Rewrite the items below with "chart" changed to "graph" and everything else left as it is. Leave the pictures out.

INFORMATION PROVIDED:
= = = = = = =

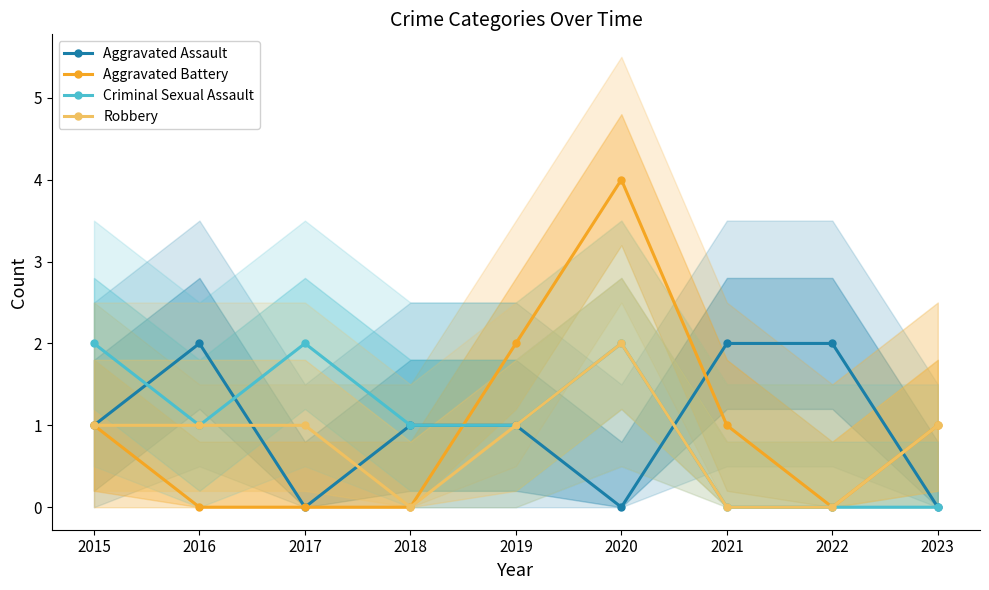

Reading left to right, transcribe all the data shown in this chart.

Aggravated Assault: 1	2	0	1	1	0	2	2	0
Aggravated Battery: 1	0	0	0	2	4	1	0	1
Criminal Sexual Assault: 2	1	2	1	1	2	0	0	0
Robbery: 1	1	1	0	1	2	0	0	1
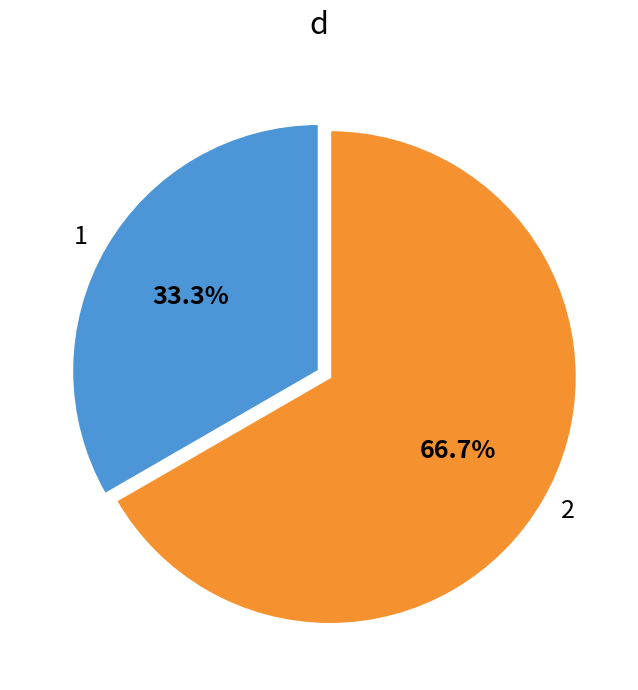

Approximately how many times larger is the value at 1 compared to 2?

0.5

= = = = = = =

EXERCISE ANSWER:
Reading left to right, transcribe all the data shown in this graph.

Aggravated Assault: 1	2	0	1	1	0	2	2	0
Aggravated Battery: 1	0	0	0	2	4	1	0	1
Criminal Sexual Assault: 2	1	2	1	1	2	0	0	0
Robbery: 1	1	1	0	1	2	0	0	1

Approximately how many times larger is the value at 1 compared to 2?

0.5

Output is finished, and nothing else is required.